Markov Decision Processes (MDPs)
Markov Decision Processes (MDPs) serve as a powerful mathematical model for decision-making scenarios where outcomes are uncertain. The MDP framework encapsulates several key components:
- S: A set of states that represent all possible scenarios in the environment.
- A: A set of actions that the decision-making agent can take.
- T(s, a, s′): The transition function that defines the probability of moving from one state to another given an action.
- R(s, a, s′): The reward function that assigns a numerical reward to transitions between states based on actions taken.
- γ (gamma): A discount factor, which determines how future rewards are valued compared to immediate ones, with a range between 0 (prioritizes immediate rewards) and 1 (values future rewards equally).
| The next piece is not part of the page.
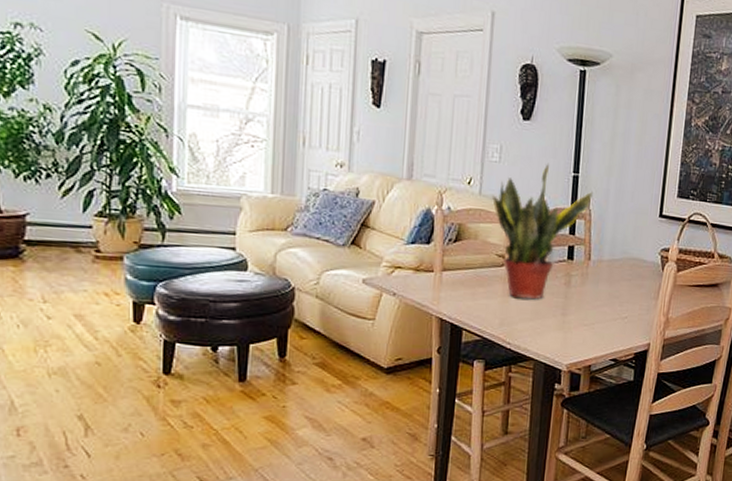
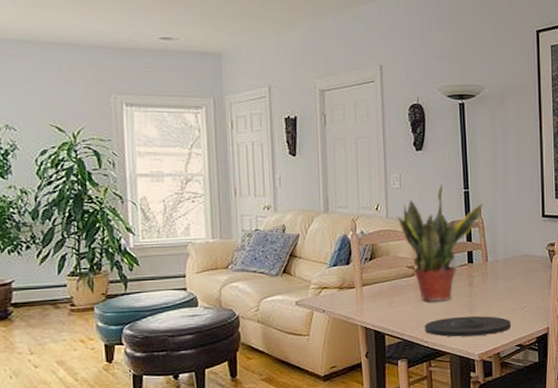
plate: none [508,319,608,344] -> present [424,315,511,337]

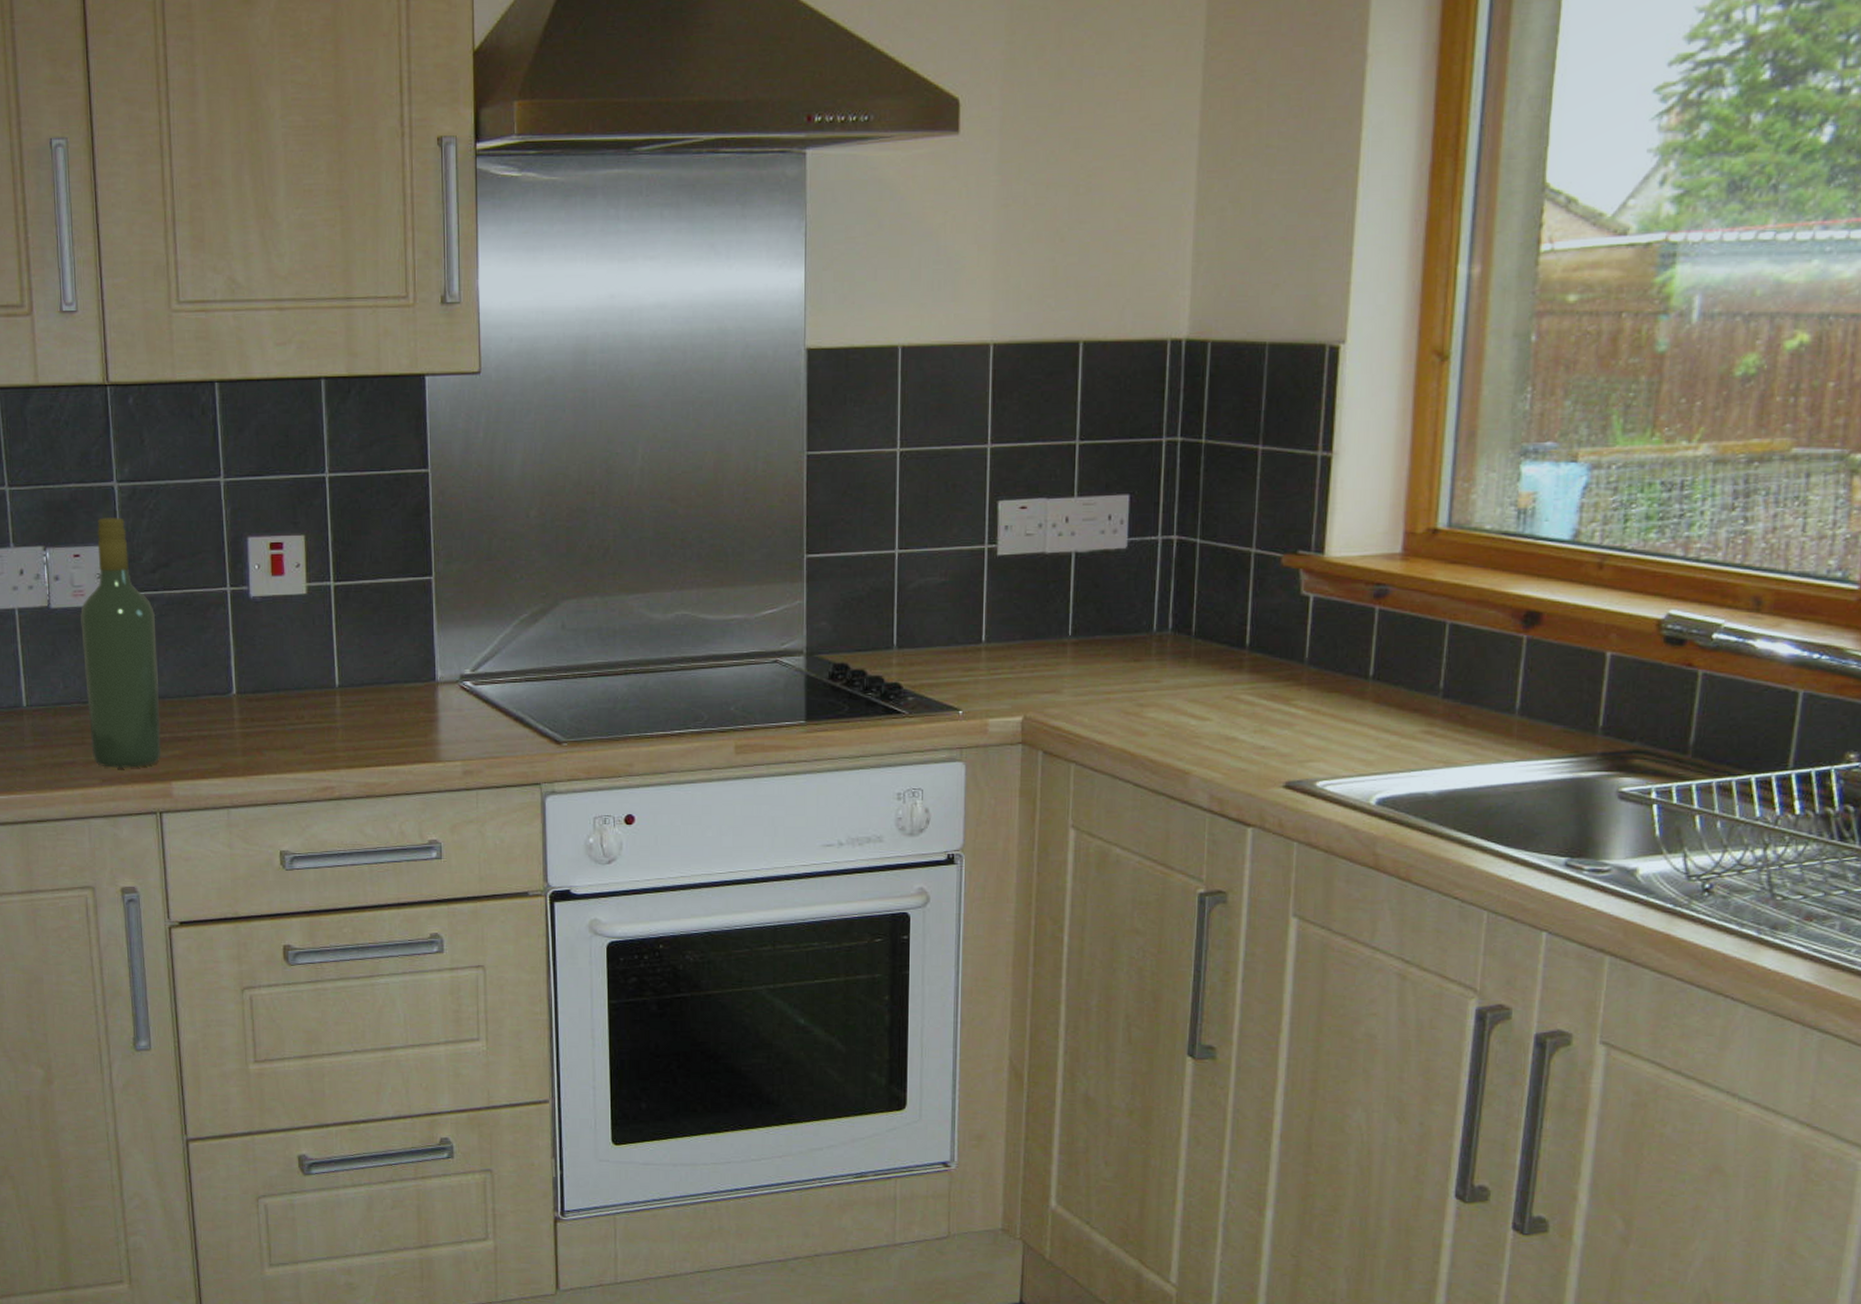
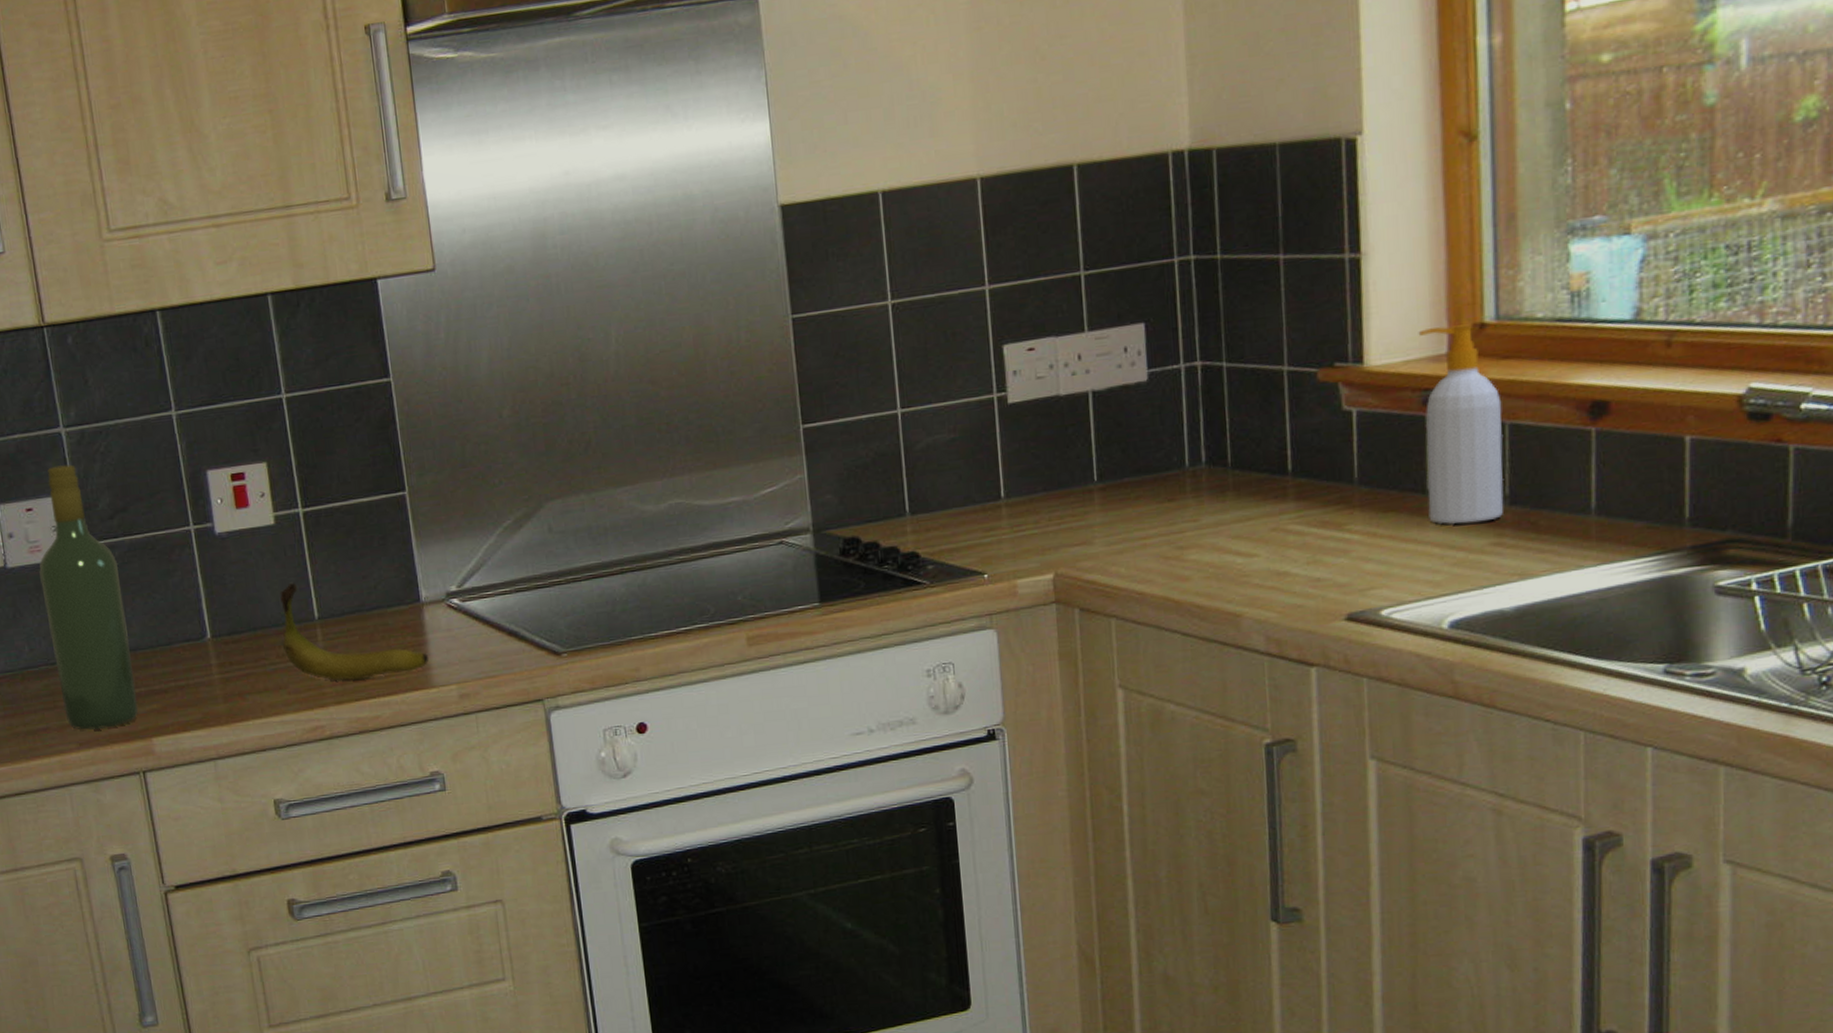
banana: none [303,650,438,748] -> present [280,582,428,681]
soap bottle: none [1369,528,1445,711] -> present [1418,324,1504,524]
The primary goal of MDPs is to discover an optimal policy π(s), a mapping from each state to an action designed to maximize the expected utility (or reward) over time. Two prevalent methods for solving MDPs are Value Iteration and Policy Iteration:
- Value Iteration involves updating the values of states iteratively based on expected future rewards, applying the Bellman Equation to calculate maximum utilities across states.
- Policy Iteration gradually enhances the chosen policy by evaluating it and adjusting based on value functions.
MDPs have broad applications in robotics (for navigational planning), inventory control, game-playing AI, and healthcare systems, making them fundamental in AI planning and decision-making tasks.